Central California Republican congressional candidate Abel Maldonado is haggling with the Internal Revenue Service over some $470,000 in disputed taxes, court records show.
The IRS says the money is owed for errors in some complex deduction and depreciation calculations. Maldonado, in turn, is challenging the agency in U.S. Tax Court, even as he pledges to commit his own funds to a race against Rep. Lois Capps, D-Santa Barbara.
“I believe we paid the correct amount of taxes and followed the rules as we under- stood them,” Maldonado said Wednesday. “If the IRS finds differently, I will pay the taxes due with interest.”
The tax dispute concerns income from a family farming venture, Agro-Jal Farming Enterprises, as well as a rental partnership.
The dispute started off quietly, with attorneys attempting to resolve their differences without going to civil trial. In late February, attorneys formally advised a judge that they were making “continued progress” in their settlement efforts.
But records in the U.S. Tax Court, located off the beaten track about six blocks from the Capitol, also hint at some complications. In a filing, Maldonado’s current attorney, Robert W. Wood, further explained that “obtaining the necessary information and documents has been delayed” because Maldonado’s one-time accountant lagged in providing documents “despite repeated requests.”
After the Democratic Congressional Campaign Committee posted an online reference to the Tax Court issue as part of a broader campaign attack, Maldonado said Wednesday he was filing paperwork to dissolve his involvement in Agro-Jal Farming.
“I’ll miss working with my family members in the company I helped found, but they don’t deserve to have their privacy invaded every time my name is on the ballot,” Maldonado said.
Maldonado faces Republican Chris Mitchum, a Santa Barbara resident aligned with the Tea Party, and Matt Boutte of San Luis Obispo, a no-party-preference candidate, in the jostling to unseat Capps, the 14-year House veteran.
Part of Maldonado’s campaign platform is a pledge to “close the tax loopholes while keeping the tax burden down on working people.”
“Taxpayers and employers spend too much time and money navigating the 60,000-page IRS tax code,” Maldonado’s campaign website declares.
A former state senator and California’s former lieutenant governor, Maldonado helped build up the family’s 6,000-plus-acre Agro-Jal Farming Enterprises in Santa Maria.

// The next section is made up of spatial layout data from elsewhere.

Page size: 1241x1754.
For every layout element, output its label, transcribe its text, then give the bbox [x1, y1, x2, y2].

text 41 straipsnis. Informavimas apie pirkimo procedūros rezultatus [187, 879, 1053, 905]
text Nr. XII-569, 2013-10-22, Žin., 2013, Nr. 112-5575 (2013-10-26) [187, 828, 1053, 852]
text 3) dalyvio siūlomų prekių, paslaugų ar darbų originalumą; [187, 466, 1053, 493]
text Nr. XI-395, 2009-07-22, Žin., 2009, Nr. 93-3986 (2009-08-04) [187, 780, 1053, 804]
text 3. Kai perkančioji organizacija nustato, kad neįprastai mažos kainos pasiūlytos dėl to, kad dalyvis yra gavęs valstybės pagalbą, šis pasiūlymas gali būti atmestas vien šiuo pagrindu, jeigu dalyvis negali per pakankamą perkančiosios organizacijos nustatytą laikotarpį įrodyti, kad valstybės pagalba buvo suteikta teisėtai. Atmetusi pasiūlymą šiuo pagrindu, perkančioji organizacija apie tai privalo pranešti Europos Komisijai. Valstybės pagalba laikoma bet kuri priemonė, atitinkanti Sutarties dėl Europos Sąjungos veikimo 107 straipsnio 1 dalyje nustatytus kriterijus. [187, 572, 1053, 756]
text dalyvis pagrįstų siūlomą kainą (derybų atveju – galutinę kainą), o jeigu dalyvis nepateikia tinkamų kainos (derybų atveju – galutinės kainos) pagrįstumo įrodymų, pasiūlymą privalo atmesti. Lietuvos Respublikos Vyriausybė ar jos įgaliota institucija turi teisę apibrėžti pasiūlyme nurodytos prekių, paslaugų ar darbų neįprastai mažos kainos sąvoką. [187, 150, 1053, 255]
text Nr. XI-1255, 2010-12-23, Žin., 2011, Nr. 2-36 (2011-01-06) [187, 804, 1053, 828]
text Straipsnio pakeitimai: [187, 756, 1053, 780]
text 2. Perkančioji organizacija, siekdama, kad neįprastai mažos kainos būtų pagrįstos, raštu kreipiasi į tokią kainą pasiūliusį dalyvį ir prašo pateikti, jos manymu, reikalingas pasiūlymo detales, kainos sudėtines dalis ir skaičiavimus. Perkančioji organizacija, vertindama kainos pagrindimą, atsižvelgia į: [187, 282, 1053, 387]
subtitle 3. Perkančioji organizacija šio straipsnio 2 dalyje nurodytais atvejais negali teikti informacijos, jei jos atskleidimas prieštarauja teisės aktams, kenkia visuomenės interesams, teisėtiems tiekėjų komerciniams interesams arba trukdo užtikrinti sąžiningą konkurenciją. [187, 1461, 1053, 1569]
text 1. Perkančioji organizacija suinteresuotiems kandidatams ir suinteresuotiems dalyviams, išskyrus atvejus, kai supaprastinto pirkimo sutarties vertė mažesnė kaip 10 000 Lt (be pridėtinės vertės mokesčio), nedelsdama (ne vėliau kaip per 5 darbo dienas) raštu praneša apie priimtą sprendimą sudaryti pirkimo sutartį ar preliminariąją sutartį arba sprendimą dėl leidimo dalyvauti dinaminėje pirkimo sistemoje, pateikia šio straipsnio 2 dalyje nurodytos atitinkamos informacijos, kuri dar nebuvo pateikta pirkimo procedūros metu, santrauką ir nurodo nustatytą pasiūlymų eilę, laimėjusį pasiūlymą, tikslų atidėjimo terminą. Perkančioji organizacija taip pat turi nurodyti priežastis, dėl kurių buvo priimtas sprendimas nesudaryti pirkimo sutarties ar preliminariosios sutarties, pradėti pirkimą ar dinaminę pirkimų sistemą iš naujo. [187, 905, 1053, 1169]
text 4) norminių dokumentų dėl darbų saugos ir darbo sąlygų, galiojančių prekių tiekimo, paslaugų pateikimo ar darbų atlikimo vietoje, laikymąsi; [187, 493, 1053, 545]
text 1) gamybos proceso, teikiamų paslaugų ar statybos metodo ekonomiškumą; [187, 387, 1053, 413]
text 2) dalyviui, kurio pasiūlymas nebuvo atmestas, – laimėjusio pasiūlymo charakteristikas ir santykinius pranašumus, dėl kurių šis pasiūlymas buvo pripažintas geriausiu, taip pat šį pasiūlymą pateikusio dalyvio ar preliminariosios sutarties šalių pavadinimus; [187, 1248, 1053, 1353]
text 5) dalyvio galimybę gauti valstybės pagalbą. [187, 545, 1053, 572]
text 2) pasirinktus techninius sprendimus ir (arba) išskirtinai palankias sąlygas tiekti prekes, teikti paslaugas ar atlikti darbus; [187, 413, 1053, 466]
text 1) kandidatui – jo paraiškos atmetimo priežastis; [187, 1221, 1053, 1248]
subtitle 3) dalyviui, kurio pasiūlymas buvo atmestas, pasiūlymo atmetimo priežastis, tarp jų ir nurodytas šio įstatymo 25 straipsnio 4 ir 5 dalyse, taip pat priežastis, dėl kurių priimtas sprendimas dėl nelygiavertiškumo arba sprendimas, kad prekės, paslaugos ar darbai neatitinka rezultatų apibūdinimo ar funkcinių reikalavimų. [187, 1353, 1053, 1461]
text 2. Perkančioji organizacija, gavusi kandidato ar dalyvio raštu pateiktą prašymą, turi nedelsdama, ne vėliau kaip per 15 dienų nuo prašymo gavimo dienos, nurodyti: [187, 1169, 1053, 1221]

Besides being a source of income, the farm has been central to Maldonado’s political life. He notes that he first ran for office in 1994 after he encountered bureaucratic impediments to efforts to build a new cooling facility.

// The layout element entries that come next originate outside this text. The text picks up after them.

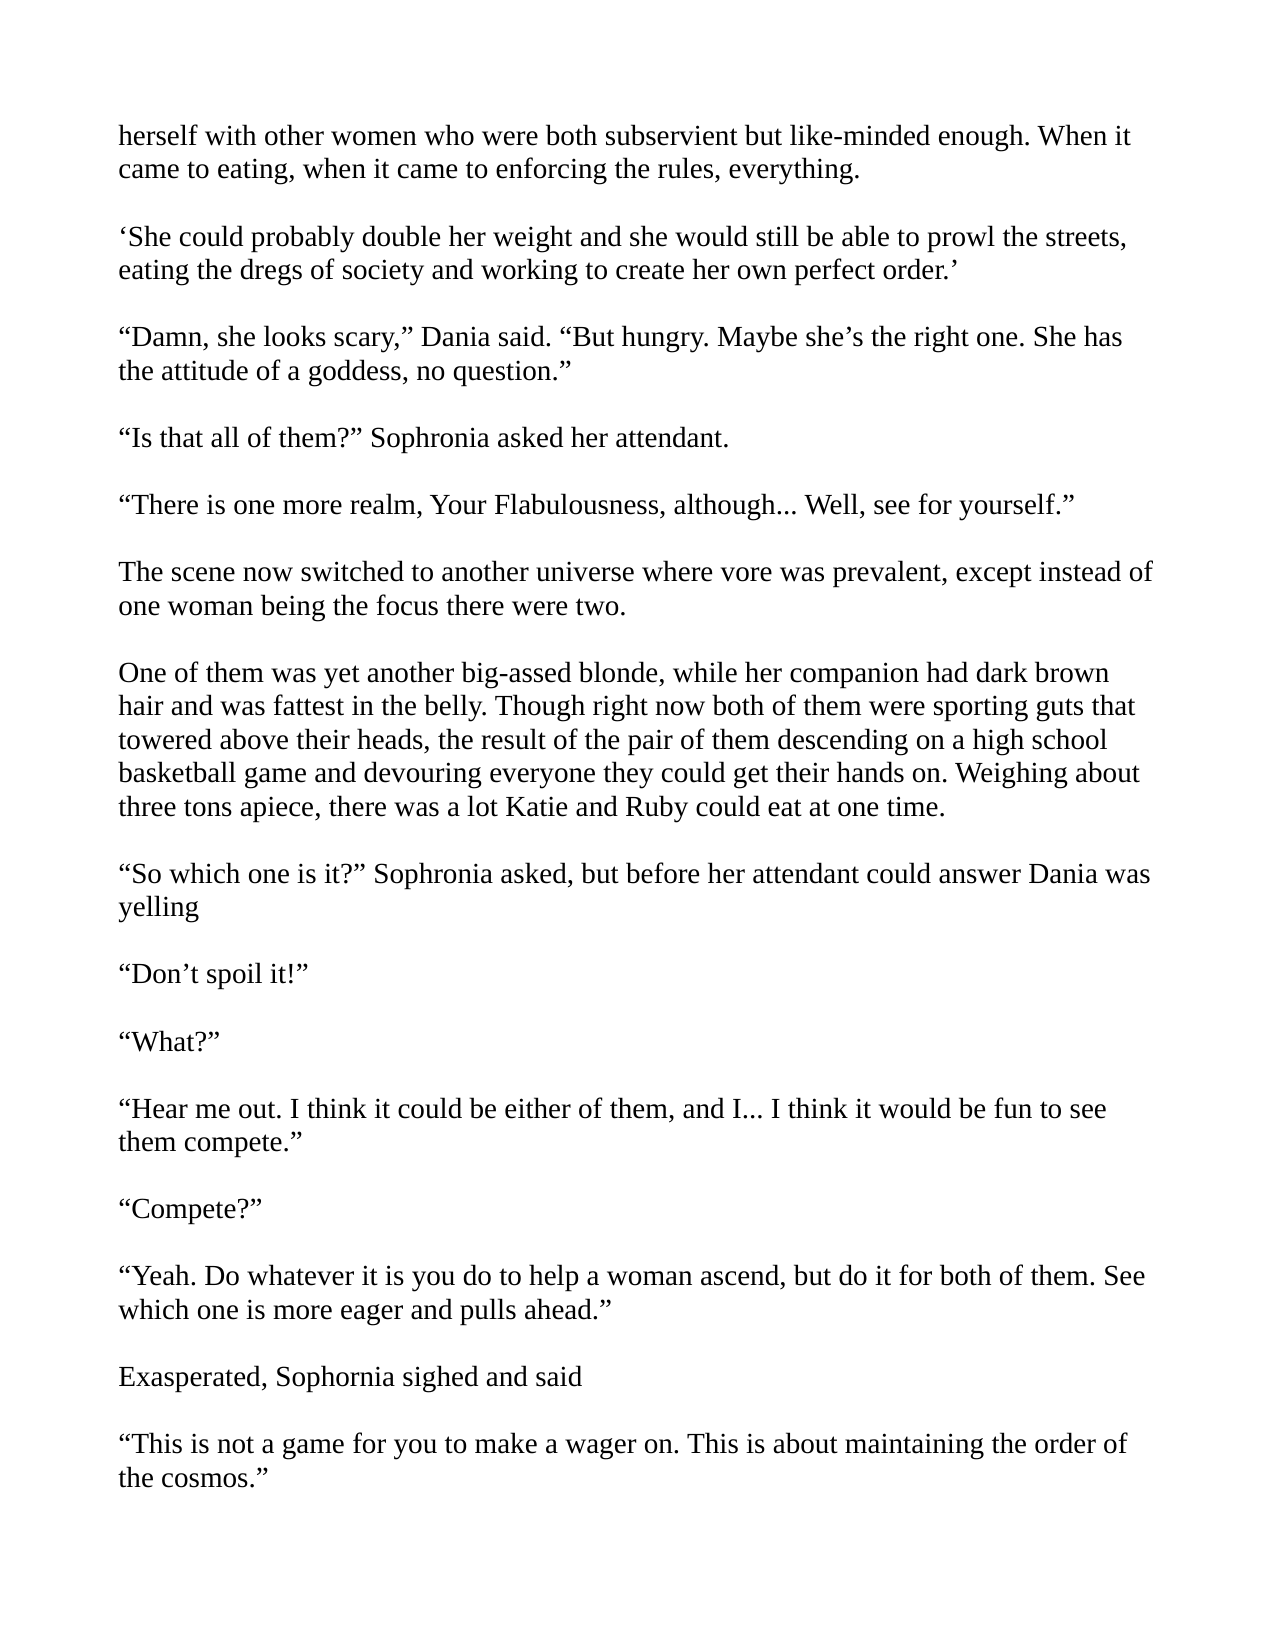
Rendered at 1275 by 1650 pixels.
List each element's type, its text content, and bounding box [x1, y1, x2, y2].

text The scene now switched to another universe where vore was prevalent, except instead of one woman being the focus there were two. [118, 554, 1157, 621]
text herself with other women who were both subservient but like-minded enough. When it came to eating, when it came to enforcing the rules, everything. [118, 118, 1157, 185]
text “Compete?” [118, 1191, 1157, 1225]
text “Is that all of them?” Sophronia asked her attendant. [118, 420, 1157, 453]
text “This is not a game for you to make a wager on. This is about maintaining the order of the cosmos.” [118, 1426, 1157, 1493]
text “There is one more realm, Your Flabulousness, although... Well, see for yourself.” [118, 487, 1157, 521]
text “Hear me out. I think it could be either of them, and I... I think it would be fun to see them compete.” [118, 1091, 1157, 1158]
text “So which one is it?” Sophronia asked, but before her attendant could answer Dania was yelling [118, 856, 1157, 923]
text “Damn, she looks scary,” Dania said. “But hungry. Maybe she’s the right one. She has the attitude of a goddess, no question.” [118, 319, 1157, 386]
text “Don’t spoil it!” [118, 957, 1157, 990]
text “Yeah. Do whatever it is you do to help a woman ascend, but do it for both of them. See which one is more eager and pulls ahead.” [118, 1258, 1157, 1326]
text ‘She could probably double her weight and she would still be able to prowl the streets, eating the dregs of society and working to create her own perfect order.’ [118, 219, 1157, 286]
text Exasperated, Sophornia sighed and said [118, 1359, 1157, 1393]
text “What?” [118, 1024, 1157, 1057]
text One of them was yet another big-assed blonde, while her companion had dark brown hair and was fattest in the belly. Though right now both of them were sporting guts that towered above their heads, the result of the pair of them descending on a high school basketball game and devouring everyone they could get their hands on. Weighing about three tons apiece, there was a lot Katie and Ruby could eat at one time. [118, 655, 1157, 822]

The farm brought Maldonado political embarrassment in mid-July 2010, shortly after then-Gov. Arnold Schwarzenegger appointed him lieutenant governor. Media reports that the IRS had placed a lien on the family farming business prompted the company to pay the $111,146 then in question.
The lien covered certain Agro-Jal Farming taxes for 2006 and 2007.

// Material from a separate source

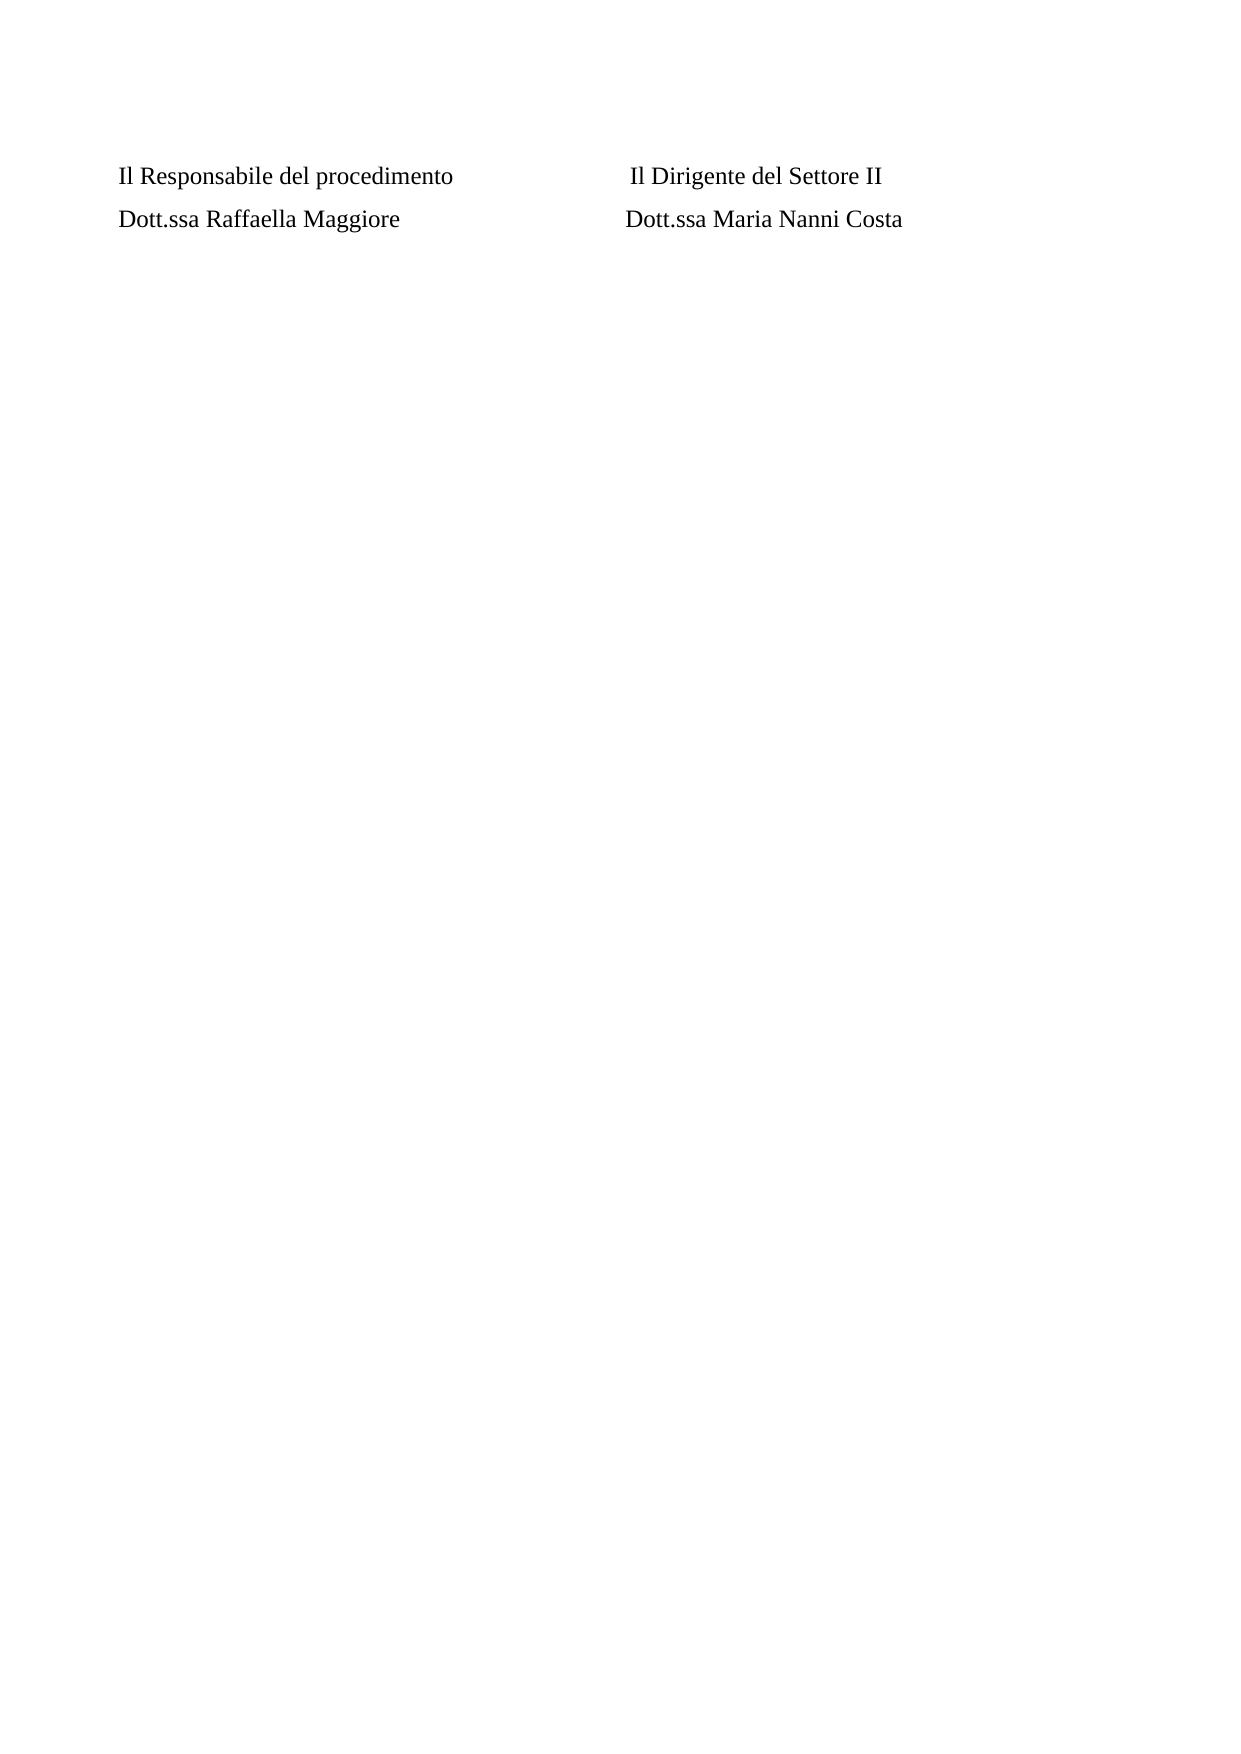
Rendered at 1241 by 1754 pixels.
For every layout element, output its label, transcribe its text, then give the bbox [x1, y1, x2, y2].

text Dott.ssa Raffaella Maggiore Dott.ssa Maria Nanni Costa [118, 204, 1122, 233]
text Il Responsabile del procedimento Il Dirigente del Settore II [118, 161, 1122, 190]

Following an audit of the business for the same years, court records show, the IRS in April 2010 sent Maldonado a “notice of deficiency.” Maldonado then went to court to challenge the alleged deficiency.
All told, the IRS added $1.4 million to the farming and rental operation’s taxable income for 2006, for which a net tax of $470,343 was assessed. The item-byitem disputes are acutely technical.
One question, for instance, is whether a cooling facility should be depreciated as a building or, more quickly, as refrigeration equipment. Another big-ticket but technical question deals with the timing of taking deductions for cartons and crates.
“I hope that this incident helps educate people on the need for a simpler tax code that allows employers to focus on job creation,” Maldonado said.